I had to laugh. “Yes, I guess that is selfish. But…I have it in me, I know I do. To do something…wonderful. Something that’s so much more powerful, so much more…well, healing, if you will, than any little entertainment I concoct could ever do.” I looked at his shelves, saw the surprising variety of books – lots and lots of novels, Umberto Eco, Gunter Grass, Doris Lessing, George Eliot. “You know. You’ve read these books. You know how much more they do in the world than some…fluff could ever do.”
“Don’t underestimate the power of fluff. The power to make someone smile, to get them through to another day, take them away from their cares for a moment. Maybe later, you’ll have helped them feel stronger, maybe later they will read ‘Ulysses,’ yes?”

 

And finally, having nothing to do with writing at all, tell me about your dream vacation.

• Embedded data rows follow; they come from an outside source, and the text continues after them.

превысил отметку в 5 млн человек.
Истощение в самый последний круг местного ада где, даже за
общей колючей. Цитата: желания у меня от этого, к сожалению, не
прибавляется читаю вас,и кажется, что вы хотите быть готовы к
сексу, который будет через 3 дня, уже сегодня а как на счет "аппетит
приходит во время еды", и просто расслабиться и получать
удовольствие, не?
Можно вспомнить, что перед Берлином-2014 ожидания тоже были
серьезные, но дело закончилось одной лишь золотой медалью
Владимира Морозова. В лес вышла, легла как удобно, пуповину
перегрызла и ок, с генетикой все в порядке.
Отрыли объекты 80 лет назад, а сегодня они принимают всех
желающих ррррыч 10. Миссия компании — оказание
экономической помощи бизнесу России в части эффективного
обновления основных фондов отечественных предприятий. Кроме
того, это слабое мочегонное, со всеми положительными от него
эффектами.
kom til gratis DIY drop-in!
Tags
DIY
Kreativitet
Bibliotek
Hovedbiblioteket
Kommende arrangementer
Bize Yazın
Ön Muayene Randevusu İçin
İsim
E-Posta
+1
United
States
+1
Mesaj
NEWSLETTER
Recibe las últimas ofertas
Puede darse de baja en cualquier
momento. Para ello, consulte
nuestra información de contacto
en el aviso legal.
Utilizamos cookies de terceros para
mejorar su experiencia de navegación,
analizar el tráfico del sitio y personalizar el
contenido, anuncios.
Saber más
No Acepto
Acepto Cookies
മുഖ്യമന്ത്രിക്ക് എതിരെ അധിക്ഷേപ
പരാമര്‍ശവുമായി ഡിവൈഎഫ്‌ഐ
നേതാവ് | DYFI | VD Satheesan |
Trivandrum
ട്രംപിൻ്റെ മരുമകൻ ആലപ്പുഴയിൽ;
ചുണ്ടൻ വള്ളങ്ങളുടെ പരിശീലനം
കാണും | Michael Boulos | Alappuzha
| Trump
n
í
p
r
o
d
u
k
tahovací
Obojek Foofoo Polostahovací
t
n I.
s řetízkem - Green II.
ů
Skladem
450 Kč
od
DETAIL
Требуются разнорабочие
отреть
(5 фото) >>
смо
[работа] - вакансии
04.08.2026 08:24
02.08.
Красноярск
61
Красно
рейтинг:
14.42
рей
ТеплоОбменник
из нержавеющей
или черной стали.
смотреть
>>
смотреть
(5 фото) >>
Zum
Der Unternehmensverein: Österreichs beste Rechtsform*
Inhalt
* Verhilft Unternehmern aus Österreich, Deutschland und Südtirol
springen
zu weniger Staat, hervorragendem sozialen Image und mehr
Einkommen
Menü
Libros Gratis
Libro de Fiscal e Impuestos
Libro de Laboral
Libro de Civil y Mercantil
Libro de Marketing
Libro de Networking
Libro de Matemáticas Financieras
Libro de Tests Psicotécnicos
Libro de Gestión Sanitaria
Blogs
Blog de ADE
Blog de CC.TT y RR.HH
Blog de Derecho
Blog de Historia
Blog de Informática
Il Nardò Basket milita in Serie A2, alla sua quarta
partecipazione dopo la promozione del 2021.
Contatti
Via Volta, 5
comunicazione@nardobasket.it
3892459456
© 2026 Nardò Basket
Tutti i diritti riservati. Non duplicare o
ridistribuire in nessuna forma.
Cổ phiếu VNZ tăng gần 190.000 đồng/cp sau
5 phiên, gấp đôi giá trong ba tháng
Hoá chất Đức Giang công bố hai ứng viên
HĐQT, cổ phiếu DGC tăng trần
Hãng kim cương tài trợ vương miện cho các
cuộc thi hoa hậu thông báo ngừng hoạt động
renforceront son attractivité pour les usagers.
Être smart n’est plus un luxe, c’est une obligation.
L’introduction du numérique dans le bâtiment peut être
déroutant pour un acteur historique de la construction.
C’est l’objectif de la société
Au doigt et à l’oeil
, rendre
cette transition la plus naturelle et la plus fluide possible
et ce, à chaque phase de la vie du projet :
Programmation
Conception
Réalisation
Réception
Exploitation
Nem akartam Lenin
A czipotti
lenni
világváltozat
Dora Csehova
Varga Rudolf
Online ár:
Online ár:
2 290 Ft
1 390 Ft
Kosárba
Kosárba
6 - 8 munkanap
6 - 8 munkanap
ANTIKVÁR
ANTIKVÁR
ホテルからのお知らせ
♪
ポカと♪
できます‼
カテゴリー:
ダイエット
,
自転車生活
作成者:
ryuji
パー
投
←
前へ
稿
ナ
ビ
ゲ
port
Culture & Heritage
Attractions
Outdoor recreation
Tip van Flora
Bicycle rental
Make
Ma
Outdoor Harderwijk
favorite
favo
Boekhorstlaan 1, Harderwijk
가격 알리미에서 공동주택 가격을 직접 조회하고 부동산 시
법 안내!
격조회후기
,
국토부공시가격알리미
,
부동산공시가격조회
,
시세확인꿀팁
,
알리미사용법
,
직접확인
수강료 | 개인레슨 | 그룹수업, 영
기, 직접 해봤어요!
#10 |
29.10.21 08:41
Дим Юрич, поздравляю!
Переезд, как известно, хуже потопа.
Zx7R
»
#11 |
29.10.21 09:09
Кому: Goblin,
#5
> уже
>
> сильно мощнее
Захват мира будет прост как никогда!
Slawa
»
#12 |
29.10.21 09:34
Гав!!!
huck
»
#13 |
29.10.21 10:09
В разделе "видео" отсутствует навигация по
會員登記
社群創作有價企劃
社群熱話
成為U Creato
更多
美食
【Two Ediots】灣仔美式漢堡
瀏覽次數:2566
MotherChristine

Oh boy. A whole summer in Europe. Nick in the “Kyle’s New Stepbrother” series gets to live out my fantasy, just moving from one place to another on a Eurail pass as the whim takes him. I’d have to have the money to do it right; Nick’s young and can crash in hostels and stretch a dollar! But I’d need my comforts. I’d love to see so much of France, Italy, Germany, Amsterdam, Barcelona…yeah, I’d need a whole summer!

 

Brad, I want to thank you again for stopping by and wish you good luck with your writing.

Thank you so much, Bey! I really appreciate your having me here!